Bias to action results in drama, disappointment, and crisis apart from systematic self-reflection.
The truth about self-reflection:
I erred on the side of too little reflection most of my life. I actually spent lots of time thinking, but I didn’t reflect.
I thought about things I wanted FROM others. THEY often disappointed.
I didn’t reflect on MY leadership. I wasn’t thinking about MY attitudes and behaviors. THEY needed to change.
Self-reflection is only useful when followed by thoughtful action.

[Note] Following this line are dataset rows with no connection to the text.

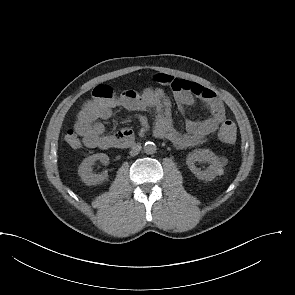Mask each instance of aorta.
<instances>
[{
    "instance_id": "1",
    "label": "aorta",
    "mask_w": 295,
    "mask_h": 295,
    "mask_svg": "<svg viewBox=\"0 0 295 295\" xmlns=\"http://www.w3.org/2000/svg\"><path fill=\"white\" fill-rule=\"evenodd\" d=\"M157 148L156 145L153 142H146L144 145V152L146 154H154L156 152Z\"/></svg>"
}]
</instances>
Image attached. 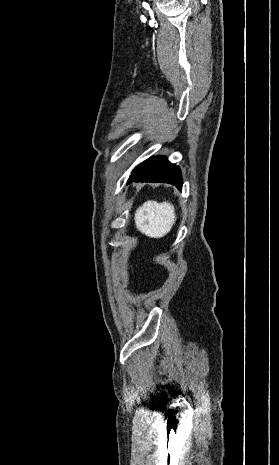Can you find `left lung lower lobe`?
<instances>
[{"label":"left lung lower lobe","instance_id":"1","mask_svg":"<svg viewBox=\"0 0 279 465\" xmlns=\"http://www.w3.org/2000/svg\"><path fill=\"white\" fill-rule=\"evenodd\" d=\"M136 182H164L182 189L180 169L170 163L166 157H152L138 172L129 178L128 183Z\"/></svg>","mask_w":279,"mask_h":465}]
</instances>
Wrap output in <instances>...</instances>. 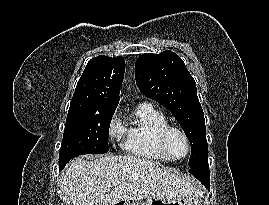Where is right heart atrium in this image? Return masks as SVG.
Here are the masks:
<instances>
[{
    "mask_svg": "<svg viewBox=\"0 0 269 205\" xmlns=\"http://www.w3.org/2000/svg\"><path fill=\"white\" fill-rule=\"evenodd\" d=\"M126 131L118 113H113L107 124V133L113 144L121 145L125 141Z\"/></svg>",
    "mask_w": 269,
    "mask_h": 205,
    "instance_id": "right-heart-atrium-1",
    "label": "right heart atrium"
}]
</instances>
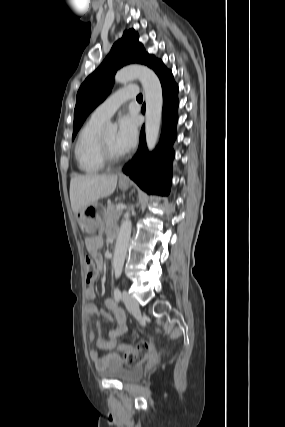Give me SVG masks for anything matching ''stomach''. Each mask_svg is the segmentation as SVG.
Wrapping results in <instances>:
<instances>
[{
	"mask_svg": "<svg viewBox=\"0 0 285 427\" xmlns=\"http://www.w3.org/2000/svg\"><path fill=\"white\" fill-rule=\"evenodd\" d=\"M130 186L129 182H119V187L122 190H127ZM103 208L95 203L85 208L80 212L79 225L81 229L91 237L96 230L104 223Z\"/></svg>",
	"mask_w": 285,
	"mask_h": 427,
	"instance_id": "1",
	"label": "stomach"
}]
</instances>
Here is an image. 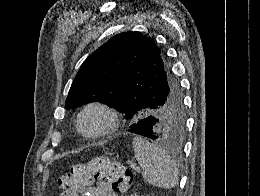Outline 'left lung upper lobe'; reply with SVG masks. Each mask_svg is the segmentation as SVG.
I'll return each instance as SVG.
<instances>
[{
	"label": "left lung upper lobe",
	"mask_w": 260,
	"mask_h": 196,
	"mask_svg": "<svg viewBox=\"0 0 260 196\" xmlns=\"http://www.w3.org/2000/svg\"><path fill=\"white\" fill-rule=\"evenodd\" d=\"M95 101L125 113L132 123L151 118L155 139L174 148L183 144L186 116L180 87L166 53L152 38L120 33L84 61L66 109Z\"/></svg>",
	"instance_id": "1"
}]
</instances>
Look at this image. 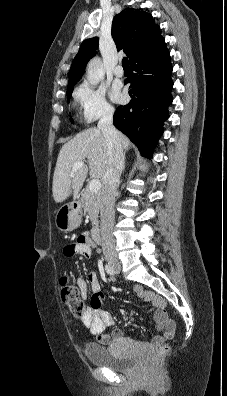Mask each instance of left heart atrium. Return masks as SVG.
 <instances>
[{
    "mask_svg": "<svg viewBox=\"0 0 227 396\" xmlns=\"http://www.w3.org/2000/svg\"><path fill=\"white\" fill-rule=\"evenodd\" d=\"M112 99L114 101H121L122 100V94L119 92L118 89H114L112 92Z\"/></svg>",
    "mask_w": 227,
    "mask_h": 396,
    "instance_id": "obj_1",
    "label": "left heart atrium"
}]
</instances>
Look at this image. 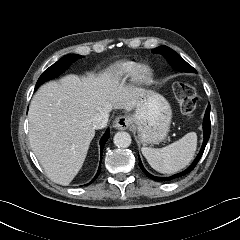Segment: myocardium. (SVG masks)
<instances>
[{"instance_id": "obj_1", "label": "myocardium", "mask_w": 240, "mask_h": 240, "mask_svg": "<svg viewBox=\"0 0 240 240\" xmlns=\"http://www.w3.org/2000/svg\"><path fill=\"white\" fill-rule=\"evenodd\" d=\"M153 75V70L150 65L146 63H140L137 64L135 67L133 73H132V79L136 83L139 84H145L150 81Z\"/></svg>"}]
</instances>
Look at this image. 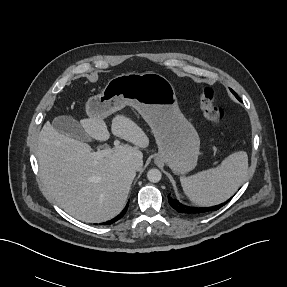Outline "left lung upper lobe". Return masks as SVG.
Masks as SVG:
<instances>
[{
	"label": "left lung upper lobe",
	"instance_id": "1",
	"mask_svg": "<svg viewBox=\"0 0 287 287\" xmlns=\"http://www.w3.org/2000/svg\"><path fill=\"white\" fill-rule=\"evenodd\" d=\"M232 91V93L239 99V97L237 96V94L233 91V90H231Z\"/></svg>",
	"mask_w": 287,
	"mask_h": 287
}]
</instances>
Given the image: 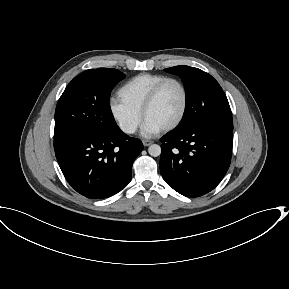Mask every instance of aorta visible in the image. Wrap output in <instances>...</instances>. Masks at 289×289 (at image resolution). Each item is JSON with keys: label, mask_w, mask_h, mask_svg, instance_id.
<instances>
[{"label": "aorta", "mask_w": 289, "mask_h": 289, "mask_svg": "<svg viewBox=\"0 0 289 289\" xmlns=\"http://www.w3.org/2000/svg\"><path fill=\"white\" fill-rule=\"evenodd\" d=\"M148 152L151 156L157 157L161 154V147L157 144H152L149 146Z\"/></svg>", "instance_id": "762f6f07"}]
</instances>
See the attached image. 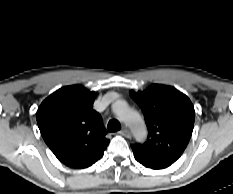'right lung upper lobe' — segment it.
<instances>
[{"label": "right lung upper lobe", "instance_id": "right-lung-upper-lobe-1", "mask_svg": "<svg viewBox=\"0 0 233 194\" xmlns=\"http://www.w3.org/2000/svg\"><path fill=\"white\" fill-rule=\"evenodd\" d=\"M96 93L81 85L60 88L40 105L37 123L55 156L71 168H87L109 144L102 118L92 109Z\"/></svg>", "mask_w": 233, "mask_h": 194}]
</instances>
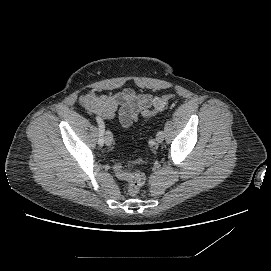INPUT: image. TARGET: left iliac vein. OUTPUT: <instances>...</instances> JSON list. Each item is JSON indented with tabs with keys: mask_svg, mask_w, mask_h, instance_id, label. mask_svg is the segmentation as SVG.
<instances>
[{
	"mask_svg": "<svg viewBox=\"0 0 271 271\" xmlns=\"http://www.w3.org/2000/svg\"><path fill=\"white\" fill-rule=\"evenodd\" d=\"M163 140H164V132L161 130V131H159V132L157 133L156 141H157L158 143H161V142H163Z\"/></svg>",
	"mask_w": 271,
	"mask_h": 271,
	"instance_id": "1",
	"label": "left iliac vein"
}]
</instances>
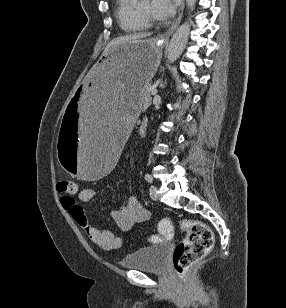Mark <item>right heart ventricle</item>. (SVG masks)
Masks as SVG:
<instances>
[{"label": "right heart ventricle", "mask_w": 286, "mask_h": 308, "mask_svg": "<svg viewBox=\"0 0 286 308\" xmlns=\"http://www.w3.org/2000/svg\"><path fill=\"white\" fill-rule=\"evenodd\" d=\"M115 16L124 32L138 33L148 28V24L138 16L132 0H116Z\"/></svg>", "instance_id": "right-heart-ventricle-1"}]
</instances>
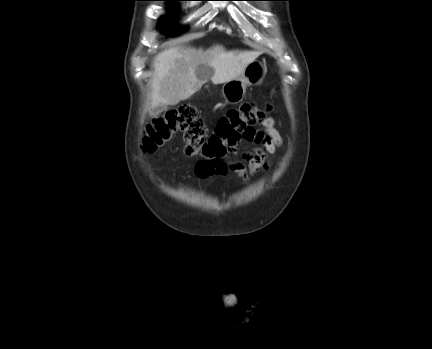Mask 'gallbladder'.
I'll list each match as a JSON object with an SVG mask.
<instances>
[{"mask_svg":"<svg viewBox=\"0 0 432 349\" xmlns=\"http://www.w3.org/2000/svg\"><path fill=\"white\" fill-rule=\"evenodd\" d=\"M208 71H209V73L212 72L211 69H208ZM166 110H167V105H159V106L155 109V113H156V114H160V113H162V112H164V111H166Z\"/></svg>","mask_w":432,"mask_h":349,"instance_id":"1","label":"gallbladder"}]
</instances>
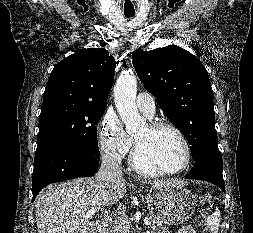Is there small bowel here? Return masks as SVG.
I'll list each match as a JSON object with an SVG mask.
<instances>
[{
    "label": "small bowel",
    "instance_id": "obj_1",
    "mask_svg": "<svg viewBox=\"0 0 253 233\" xmlns=\"http://www.w3.org/2000/svg\"><path fill=\"white\" fill-rule=\"evenodd\" d=\"M178 233H196L194 228L190 227V226H185L182 229L179 230Z\"/></svg>",
    "mask_w": 253,
    "mask_h": 233
}]
</instances>
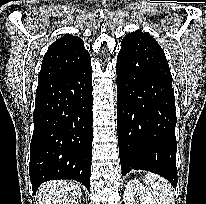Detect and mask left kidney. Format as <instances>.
<instances>
[{
    "instance_id": "obj_1",
    "label": "left kidney",
    "mask_w": 206,
    "mask_h": 204,
    "mask_svg": "<svg viewBox=\"0 0 206 204\" xmlns=\"http://www.w3.org/2000/svg\"><path fill=\"white\" fill-rule=\"evenodd\" d=\"M140 197V204H156L152 194L140 183L138 180L133 179L128 181L124 191V203L135 204L134 195ZM138 204V203H136Z\"/></svg>"
}]
</instances>
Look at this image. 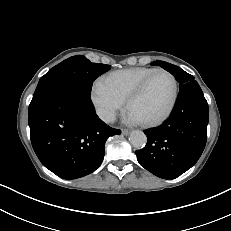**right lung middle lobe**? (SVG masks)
Returning a JSON list of instances; mask_svg holds the SVG:
<instances>
[{
	"mask_svg": "<svg viewBox=\"0 0 231 231\" xmlns=\"http://www.w3.org/2000/svg\"><path fill=\"white\" fill-rule=\"evenodd\" d=\"M108 70H110V65L92 63L85 56L70 57L41 77L31 102H36L59 86L74 87L91 95L93 81Z\"/></svg>",
	"mask_w": 231,
	"mask_h": 231,
	"instance_id": "dd1d6c3e",
	"label": "right lung middle lobe"
}]
</instances>
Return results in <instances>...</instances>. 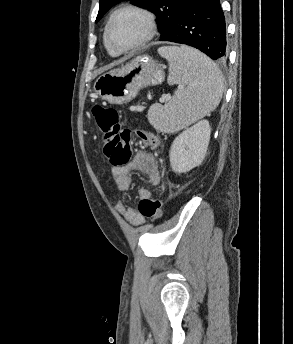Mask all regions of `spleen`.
<instances>
[{
    "label": "spleen",
    "instance_id": "3e777b00",
    "mask_svg": "<svg viewBox=\"0 0 293 344\" xmlns=\"http://www.w3.org/2000/svg\"><path fill=\"white\" fill-rule=\"evenodd\" d=\"M158 53L169 63L168 83L179 84L165 103L148 111L150 124L164 133H175L213 111L224 91V78L206 55L187 46H164Z\"/></svg>",
    "mask_w": 293,
    "mask_h": 344
}]
</instances>
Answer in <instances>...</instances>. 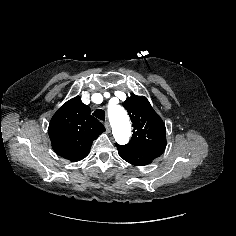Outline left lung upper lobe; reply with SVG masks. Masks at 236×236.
Returning a JSON list of instances; mask_svg holds the SVG:
<instances>
[{
  "label": "left lung upper lobe",
  "instance_id": "5c2ea615",
  "mask_svg": "<svg viewBox=\"0 0 236 236\" xmlns=\"http://www.w3.org/2000/svg\"><path fill=\"white\" fill-rule=\"evenodd\" d=\"M132 121L133 135L125 146L140 149L166 147V128L163 120L154 111L144 96L131 94L123 104Z\"/></svg>",
  "mask_w": 236,
  "mask_h": 236
}]
</instances>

The self-reflection sandwich:
Bread represents action in the reflection sandwich. Peanut butter represents reflection. There’s much more bread than peanut butter. But without peanut butter, all you have is useless navel-gazing.
ACTION → reflection → ACTION
Reflection without action:
When things are going poorly, reflection WITHOUT action produces:
- Discouragement.
- Self-pity.
- Sulking.
- Helplessness.
- Frustration.
- Disappointment.
- Bitterness.
When things are going well, reflection WITHOUT action produces:
- Self-congratulation.
- Lack of gratitude.
- Entitlement.
- Complacency.
- Overconfidence.
- Stagnation.
- Arrogance.
Action and reflection are balanced when:
- Self-knowledge leads to authentic action.
- Pattern recognition is a key result.
- Personal attitudes and behaviors are the main focus.
- Self-knowledge produces confidence and openness.
- Personal development is more important than changing others.
- Nagging irritations are motivation, not simply frustration.
- Humility is both the reason and the result of the process.
A system of ACTION-reflection-ACTION:
Take 10 minutes at the end of the day to do a personal After Action Review (AAR).
- What did I plan to accomplish?
- What actually occurred?
- What went well and why?
- What am I learning?
- What did I do that makes me proud?
- What can be improved and how?
- What do I really want?
- What’s my greatest value?
Tip: Keep a journal.
What’s the right balance between action and reflection?
What questions would you include on a personal AAR?